* WORK TO BE COMPLETED *
Give the number of lines in the data that contain "informacje", and nothing more.

[Opening AVAILABLE DATA section]

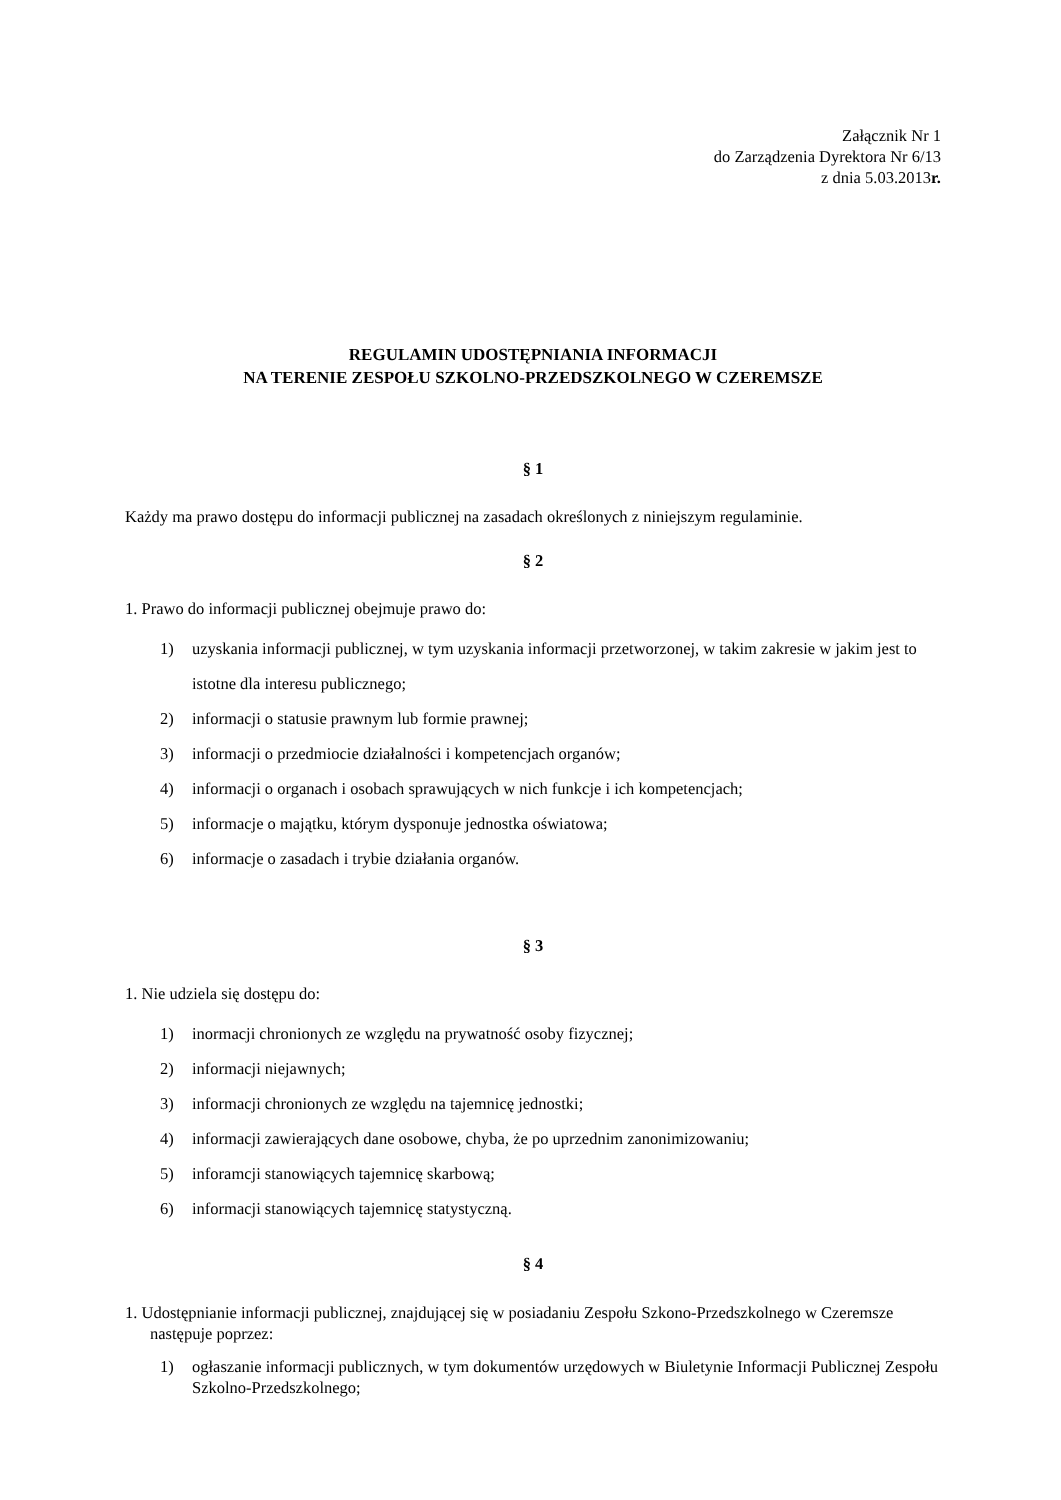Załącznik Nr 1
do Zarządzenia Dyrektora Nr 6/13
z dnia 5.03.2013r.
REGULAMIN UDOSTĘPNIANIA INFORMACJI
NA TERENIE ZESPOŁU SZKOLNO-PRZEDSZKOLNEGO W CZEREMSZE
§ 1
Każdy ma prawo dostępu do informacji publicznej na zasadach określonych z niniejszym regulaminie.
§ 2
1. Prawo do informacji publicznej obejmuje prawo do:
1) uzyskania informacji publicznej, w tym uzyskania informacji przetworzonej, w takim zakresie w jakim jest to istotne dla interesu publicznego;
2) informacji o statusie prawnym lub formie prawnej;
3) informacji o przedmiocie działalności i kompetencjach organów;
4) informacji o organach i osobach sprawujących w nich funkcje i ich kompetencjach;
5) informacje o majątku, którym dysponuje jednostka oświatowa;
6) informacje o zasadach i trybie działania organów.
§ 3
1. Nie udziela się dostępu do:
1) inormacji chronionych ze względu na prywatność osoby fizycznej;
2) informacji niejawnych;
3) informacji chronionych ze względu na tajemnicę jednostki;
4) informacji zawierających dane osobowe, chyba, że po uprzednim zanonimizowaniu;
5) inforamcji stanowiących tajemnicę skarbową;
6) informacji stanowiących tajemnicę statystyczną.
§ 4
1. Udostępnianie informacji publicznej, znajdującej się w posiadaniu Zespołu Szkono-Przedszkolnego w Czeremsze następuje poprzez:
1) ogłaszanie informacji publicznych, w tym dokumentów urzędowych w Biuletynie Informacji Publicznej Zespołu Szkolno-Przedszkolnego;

[Closing AVAILABLE DATA section]

* TASK RESULT *
2